25 mei 2012

Verval Maya-beschaving in relatie gebracht met handel in obsidiaan

Grote verschuivingen in het handelspatroon van obsidiaan droegen bij aan de achteruitgang van de Maya-beschaving. Dat is de conclusie van een onderzoek gedaan door wetenschappers van de Universiteit van Illinois. Het proces van verval van de Mayacultuur heeft archeologen en historici al jaren lang voor grote raadsels gesteld. Ongeveer duizend jaar geleden vielen de centra van Maya-beschaving plotseling uiteen.

Tussen 250 en 900 kende de Mayacultuur haar grote bloeiperiode. Het was een beschaving met schrift, kunst, imposante architectuur en vergevorderde astronomische en wiskundige inzichten. Vanaf de 8e en 9e eeuw begon er een proces van verval in de zuidelijke steden.  Hele centra in het laagland werden verlaten. Enkele noordelijke steden bleven nog een aantal eeuwen overeind. Steden als Chichén Itzá, Uxmal, Edzná en Cobá bestonden nog toen de Spanjaarden in de zestiende eeuw het gebied veroverden.

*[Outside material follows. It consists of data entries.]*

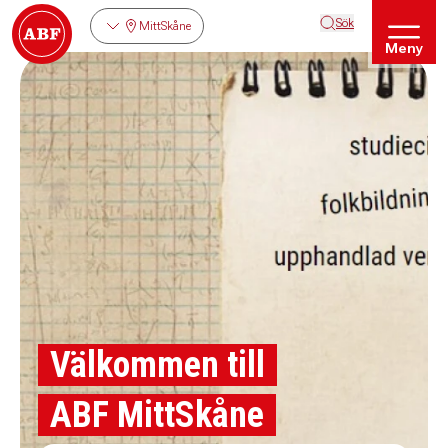
Sök
MittSkåne
Meny
Välkommen till
ABF MittSkåne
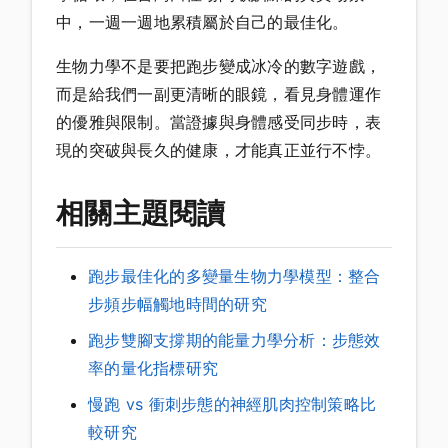
中，一週一週地累積屬於自己的最佳化。
生物力學不是要把跑步變成冰冷的數字遊戲，
而是給我們一副更清晰的眼鏡，看見身體運作
的優雅與限制。當證據與身體感受同步時，表
現的突破與長久的健康，才能真正並行不悖。
相關主題閱讀
跑步最佳化的多變量生物力學模型：整合
步頻步幅觸地時間的研究
跑步雙腳支撐期的能量力學分析：步態效
率的量化指標研究
慢跑 vs 衝刺步態的神經肌肉控制策略比
較研究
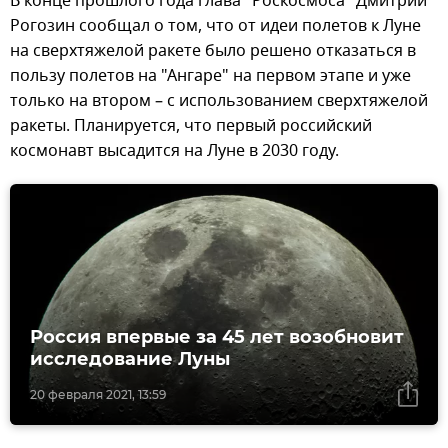
В конце прошлого года глава "Роскосмоса" Дмитрий
Рогозин сообщал о том, что от идеи полетов к Луне
на сверхтяжелой ракете было решено отказаться в
пользу полетов на "Ангаре" на первом этапе и уже
только на втором – с использованием сверхтяжелой
ракеты. Планируется, что первый российский
космонавт высадится на Луне в 2030 году.
Россия впервые за 45 лет возобновит
исследование Луны
20 февраля 2021, 13:59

Een kaart van de Maya-beschaving.
Het noordelijke kustgebied hield stand.
Tot dusver meende men dat oorlog, hongersnood en klimaatverandering ten grondslag lagen aan het verval. Het nieuwe onderzoek betwijfelt klimaatverandering als belangrijke factor voor de achteruitgang en komt met een nieuwe theorie. Voor de Maya’s was obsidiaan, in een wereld zonder metalen werktuigen, van zeer hoge waarde. Obsidiaan is een vulkanisch glas dat ontstaat bij snelle afkoeling van lava met een watergehalte van maximaal 3 tot 4 procent. De steensoort leent zich perfect voor het maken van scherpe werktuigen, om bijvoorbeeld mee te snijden.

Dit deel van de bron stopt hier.